Lo sabíamos todo. Todo. O eso creíamos. Por creer que lo sabíamos, llamábamos a nuestro grupo Los monos sabios. Una descripción más que un autoelogio, decíamos por aquel entonces, humildes.

Graduados de universidades célebres y antiguas, alumnos de Premios Nóbel, recibíamos salarios de sueño por el aristocrático arte de pensar el mundo, y lo pensábamos con solo tres notas. Capitalismo. Democracia. O Estado.

Encontrar la proporción ideal entre esas notas era el oficio de los intelectos famosos de nuestro mundo y con esas tres notas Los monos sabios añadíamos a la concurrida cacofonía.

Hete acá que un día, desde un territorio impensado, que llamábamos por entonces, genéricamente, Naturaleza, se coló a nuestro mundo un virus sin siquiera un nombre y tan diminuto que se escondió en el aire, para entrar en millones de pulmones humanos y asfixiarlos.

Nuestros líderes calcularon a prisa cuánto debía hacer el Estado. Nuestros Capitalistas planearon en secreto mansiones en el planeta Musk, antes llamado Marte. Y las poblaciones se dividieron en dos: las que se encerraron en sus hogares y las que querían encerrarse, pero eran esclavas de trabajos precarios.

Es decir que todos seguimos tratando de resolver nuestro mundo con una melodía de tres notas —Estado, Capital, Pueblo—, eso mientras rugía la sinfonía feroz, ronca, mortal, caótica, que tocaba el diminuto virus.

Los monos sabios fuimos de los que pudimos refugiarnos en nuestros hogares. Alberto murió asfixiado una noche en su cama. Sandra releyó a Camus y la perdimos a la desesperación existencialista. Hugo se hincó y regresó a Cristo.

Y Elena, una madrugada, en su departamento vacío, se salió del pensamiento: suena difícil pero fue muy simple: pisó descalza fuera del lenguaje y vio, no imaginó, vio qué la mantenía viva.

La respiración.

Desde aquella madrugada, Elena emprendió el respirar como una doctrina mística: lo hacía profundo y sin convertir el aire en voz: tomaba aire y lo regresaba al aire sin robárselo para las palabras.

Y otra madrugada, a Elena le sucedió otro hallazgo asombroso: descubrió a un desconocido en su cama: era su cuerpo, que respiraba santamente dormido. ¿Qué inteligencia lo anima?, se preguntó, sin encontrar las palabras para nombrarla.

Por esos días apareció una medusa en los canales de Venecia. Tres águilas en la azotea de un rascacielos de Bogotá. Parvadas de palomas blancas en la ciudad de México. Changos bonobos en las calles de Estambul. Y en altamar, emergieron saltando tribus de millares de delfines, seguidos siempre en el fondo submarino por sus socios, los atunes.

¿Qué nos dice la Naturaleza, según tu parecer? Se lo preguntó Salomón a Elena en el chat de Los monos sabios. ¿Qué nos dice? No nos dice, tecleó Elena. No habla, solo respira cada día más profundo y exhala más largo y suave.

Atentos, tecleó por su parte Héctor una tarde. La especie compone ya una nueva sinfonía en sueños. El Gran Vuelco de volver a ser Naturaleza, la bautizó Héctor, para sorpresa de Elena usando las mismas palabras que ella. Una sinfonía de quinientas setenta y siete notas, no solo tres, pronosticó Héctor.

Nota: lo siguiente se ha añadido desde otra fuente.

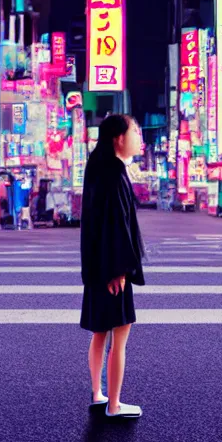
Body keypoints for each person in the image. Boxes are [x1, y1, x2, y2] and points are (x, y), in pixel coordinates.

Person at [79, 114, 146, 419]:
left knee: (99, 333)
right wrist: (118, 269)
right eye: (135, 131)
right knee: (119, 336)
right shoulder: (113, 173)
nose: (139, 136)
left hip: (97, 267)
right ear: (119, 138)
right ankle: (115, 405)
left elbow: (99, 225)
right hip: (112, 270)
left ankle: (97, 393)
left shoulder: (98, 167)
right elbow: (116, 225)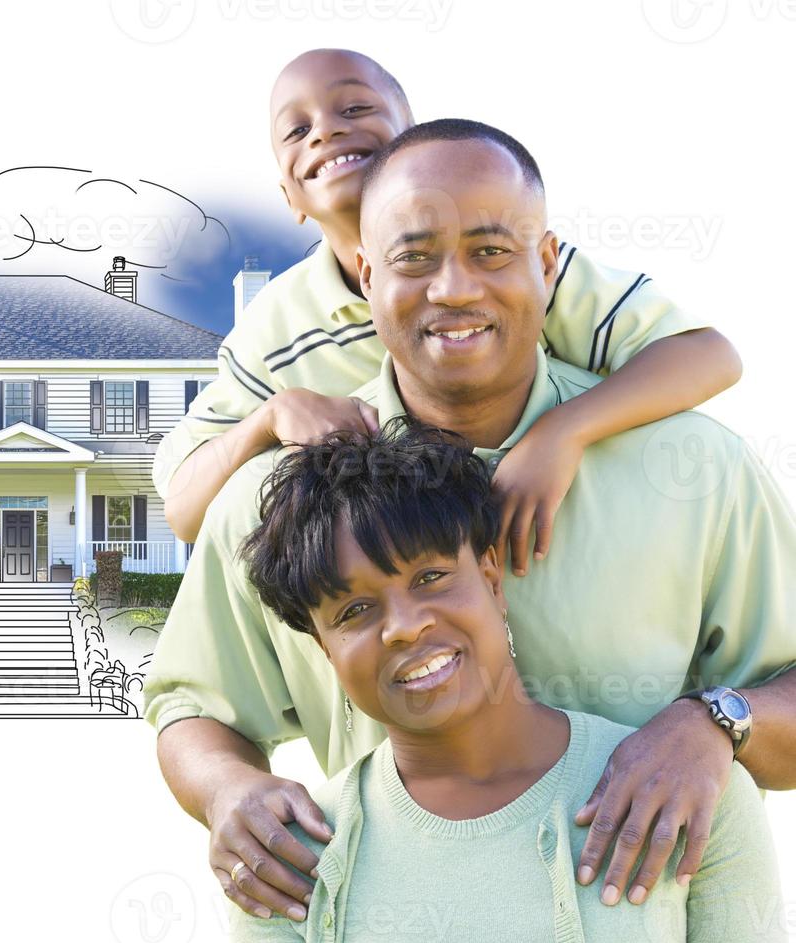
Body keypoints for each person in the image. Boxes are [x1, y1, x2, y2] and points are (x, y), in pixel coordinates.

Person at [142, 118, 796, 927]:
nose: (452, 288)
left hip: (645, 942)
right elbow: (192, 705)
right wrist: (228, 791)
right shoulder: (274, 501)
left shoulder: (696, 470)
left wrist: (715, 723)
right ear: (364, 271)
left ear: (547, 263)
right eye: (414, 258)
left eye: (490, 251)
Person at [154, 49, 742, 587]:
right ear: (288, 195)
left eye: (355, 107)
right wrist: (271, 417)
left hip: (563, 549)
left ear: (415, 141)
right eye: (297, 129)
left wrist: (564, 431)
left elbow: (708, 355)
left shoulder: (517, 267)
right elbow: (184, 509)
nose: (327, 130)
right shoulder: (277, 326)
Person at [226, 418, 788, 943]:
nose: (403, 626)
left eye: (430, 577)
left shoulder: (686, 789)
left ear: (493, 580)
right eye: (353, 611)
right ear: (326, 652)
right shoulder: (285, 857)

Yo que sé si esto es cierto. Si la especie sueña ya una nueva sinfonía o solo la sueñan miles de humanos o solo la sueñan Elena y Héctor. Lo que sé es que ayer yo tuve un sueño.

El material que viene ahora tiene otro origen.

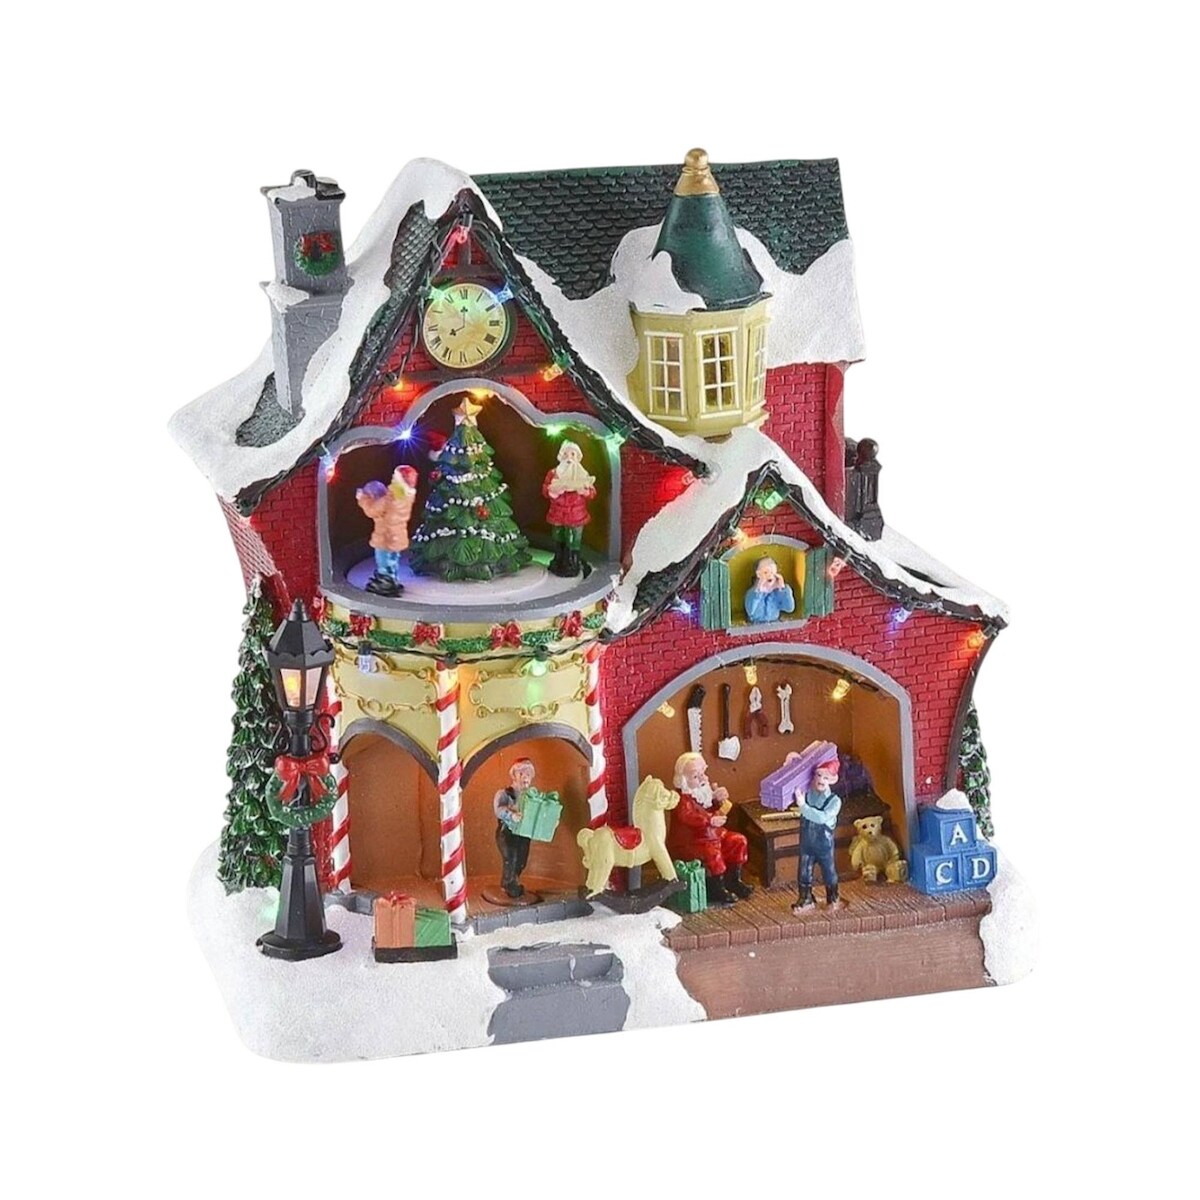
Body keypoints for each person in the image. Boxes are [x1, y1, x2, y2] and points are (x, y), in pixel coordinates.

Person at [666, 751, 753, 905]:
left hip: (713, 835)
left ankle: (733, 880)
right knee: (712, 853)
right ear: (683, 780)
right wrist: (710, 820)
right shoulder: (682, 799)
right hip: (692, 842)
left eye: (703, 773)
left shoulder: (703, 792)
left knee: (738, 841)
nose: (702, 779)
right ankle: (716, 888)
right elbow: (688, 817)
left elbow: (711, 808)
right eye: (695, 776)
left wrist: (718, 800)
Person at [355, 465, 418, 596]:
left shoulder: (391, 498)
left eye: (395, 478)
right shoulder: (406, 497)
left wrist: (363, 498)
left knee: (383, 559)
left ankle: (385, 581)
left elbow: (372, 510)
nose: (392, 480)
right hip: (398, 535)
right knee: (393, 559)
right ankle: (392, 578)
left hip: (385, 536)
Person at [792, 755, 842, 912]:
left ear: (832, 780)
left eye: (825, 777)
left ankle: (833, 898)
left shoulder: (834, 801)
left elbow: (821, 818)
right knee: (804, 873)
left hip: (824, 845)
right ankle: (806, 899)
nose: (821, 780)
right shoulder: (807, 794)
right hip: (807, 843)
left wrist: (803, 806)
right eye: (819, 775)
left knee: (829, 871)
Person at [543, 440, 596, 578]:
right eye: (566, 454)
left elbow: (592, 492)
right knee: (558, 535)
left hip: (576, 515)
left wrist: (584, 491)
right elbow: (546, 489)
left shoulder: (582, 474)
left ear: (577, 457)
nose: (569, 457)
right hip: (558, 513)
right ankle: (559, 559)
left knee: (573, 539)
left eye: (572, 454)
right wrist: (554, 491)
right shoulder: (554, 473)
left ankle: (572, 562)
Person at [493, 758, 536, 899]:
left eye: (528, 774)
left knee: (521, 860)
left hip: (523, 834)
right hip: (507, 833)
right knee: (511, 858)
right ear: (514, 775)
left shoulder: (532, 798)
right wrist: (511, 815)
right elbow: (498, 810)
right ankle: (508, 884)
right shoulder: (505, 793)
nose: (525, 777)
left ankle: (513, 881)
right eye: (521, 773)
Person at [744, 556, 797, 623]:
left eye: (773, 572)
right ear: (758, 574)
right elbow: (750, 611)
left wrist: (783, 589)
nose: (770, 575)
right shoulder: (752, 593)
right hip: (756, 625)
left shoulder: (777, 592)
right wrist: (758, 590)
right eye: (766, 572)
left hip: (774, 624)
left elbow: (789, 608)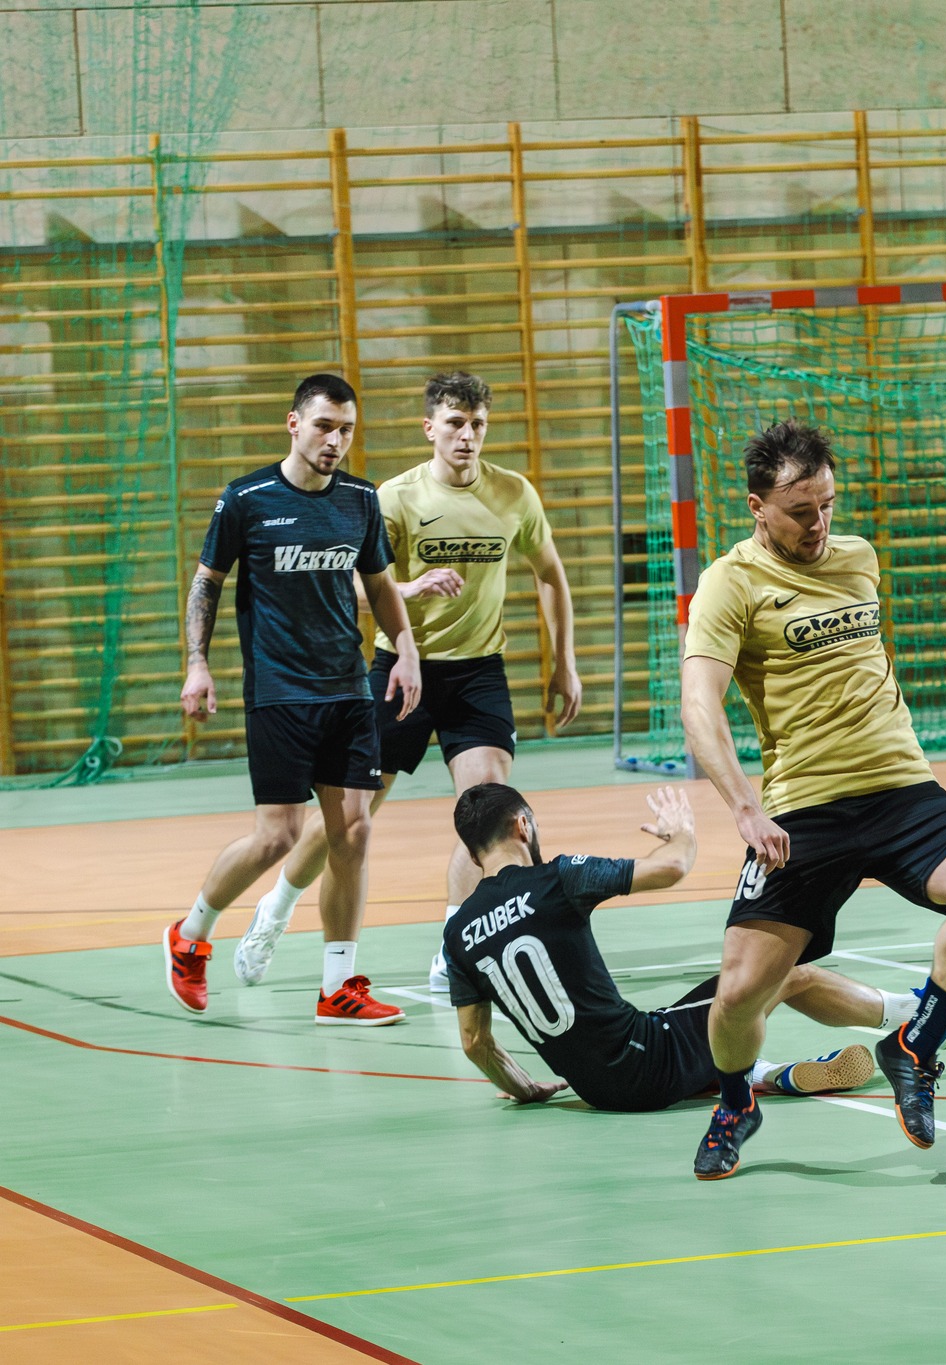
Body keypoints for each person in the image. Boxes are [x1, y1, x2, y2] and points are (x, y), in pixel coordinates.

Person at [681, 419, 946, 1179]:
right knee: (738, 995)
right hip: (804, 807)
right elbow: (699, 706)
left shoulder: (859, 558)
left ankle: (914, 1047)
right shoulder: (729, 584)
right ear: (757, 507)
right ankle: (735, 1102)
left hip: (901, 786)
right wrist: (744, 805)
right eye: (800, 511)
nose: (818, 523)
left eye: (828, 505)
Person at [240, 372, 582, 994]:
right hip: (401, 670)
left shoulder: (514, 494)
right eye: (455, 423)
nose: (467, 435)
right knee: (348, 819)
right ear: (430, 428)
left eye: (478, 424)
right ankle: (277, 907)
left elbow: (551, 573)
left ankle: (454, 946)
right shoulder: (395, 499)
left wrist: (565, 661)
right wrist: (411, 587)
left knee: (488, 810)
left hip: (478, 672)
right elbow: (346, 584)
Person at [168, 373, 422, 1025]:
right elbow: (206, 583)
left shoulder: (360, 500)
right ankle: (191, 934)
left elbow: (380, 583)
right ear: (294, 424)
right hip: (280, 692)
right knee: (277, 836)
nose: (335, 440)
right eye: (324, 426)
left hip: (347, 688)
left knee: (353, 830)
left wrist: (406, 647)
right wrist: (197, 663)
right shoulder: (246, 499)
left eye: (346, 430)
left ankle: (338, 985)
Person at [446, 783, 897, 1119]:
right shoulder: (555, 879)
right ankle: (914, 1021)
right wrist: (679, 832)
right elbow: (672, 867)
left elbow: (475, 1042)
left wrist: (526, 1089)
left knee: (702, 1026)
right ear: (522, 825)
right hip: (649, 1059)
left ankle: (766, 1074)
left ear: (472, 852)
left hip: (600, 1092)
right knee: (779, 973)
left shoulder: (458, 932)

Llegaba hasta una puerta, que era mi propio cuerpo, e introducía en su cerrojo, con forma de corazón y a la altura del pubis, una llave antigua, que hacía girar media vuelta: la puerta se abría y yo salía descalza a un campo de hierbas, al que salían, desde otras puertas, otros humanos descalzos. Y desde las nubes bajaba una parvada de pájaros azules.